Written by fe Bureau | New Delhi | Updated: Aug 19 2014, 06:46am hrs
The latest amendments to related party transaction (RPTs) norms, introduced by the Ministry of Corporate Affairs (MCA), will make life easier for mid-tier companies. Only transactions where the value is 10 % of the turnover of the company or R100 crore (the lower of the two will be considered) would require the prior approval of shareholders by way of a special resolution.

Earlier, any company having paid-up share capital of R10 crore were required to obtain prior approval of shareholders via special resolution for all RPTs that were not in the ordinary course of business and on an arms length basis.

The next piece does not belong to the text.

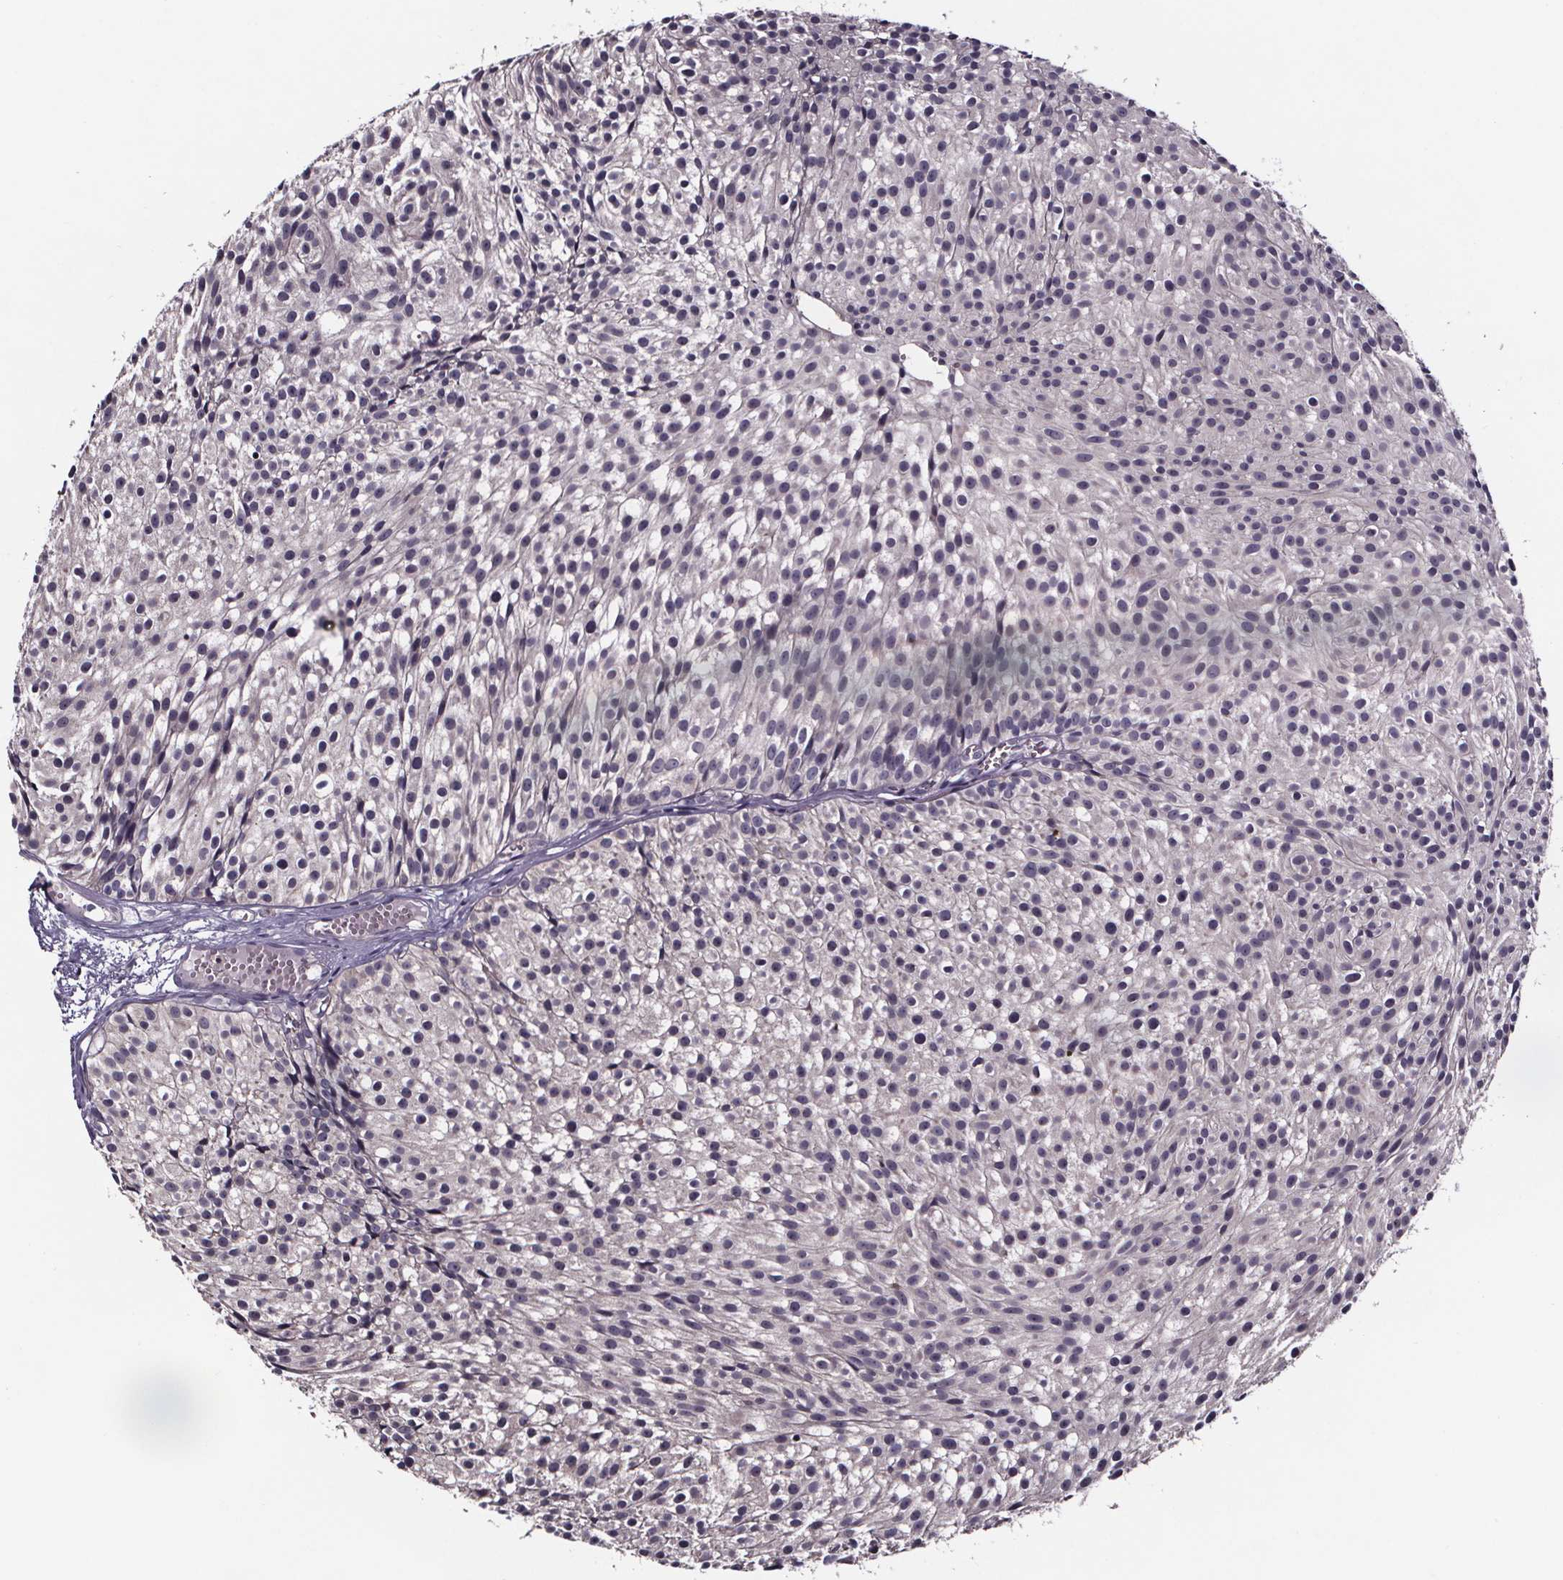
{"staining": {"intensity": "negative", "quantity": "none", "location": "none"}, "tissue": "urothelial cancer", "cell_type": "Tumor cells", "image_type": "cancer", "snomed": [{"axis": "morphology", "description": "Urothelial carcinoma, Low grade"}, {"axis": "topography", "description": "Urinary bladder"}], "caption": "Urothelial cancer was stained to show a protein in brown. There is no significant positivity in tumor cells. Brightfield microscopy of immunohistochemistry stained with DAB (3,3'-diaminobenzidine) (brown) and hematoxylin (blue), captured at high magnification.", "gene": "SMIM1", "patient": {"sex": "male", "age": 63}}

Observing that the changes made to the RPTs rules are significant, Sai Venkateshwaran, Partner and Head of Accounting Advisory Services, KPMG in India said the shareholder approval requirements will now apply only to transactions meeting certain thresholds. On the whole these changes are a clear reflection of the fact that MCA continues to look into the practical challenges faced by corporates in the implementation of the new Act, and has responded with amendments to make the law more pragmatic and yet achieve its objective. While this amendment does not do away with all the practical challenges that corporates are facing, it is still a major step in the right direction, he said.

Consequently, this created a problem for a number of companies as prior approval was required even for immaterial transactions through a special resolution. Dolphy Dsouza, Partner in a member firm of Ernst & Young Global, said the rules for related party transactions have been eased with respect to determining the materiality threshold for minority shareholders' approval. "This is a step in the right direction but more changes would be required," he said. The most important change would be to align Sebi and Companies Act requirement with respect to definition of related party and related party transactions as well as the requirements relating to the approval process, he added.

However, Venkateshwaran noted that introduction of the absolute monetary thresholds still would require several transactions -- that are not considered to be material for a large company -- to be referred to shareholders for approval.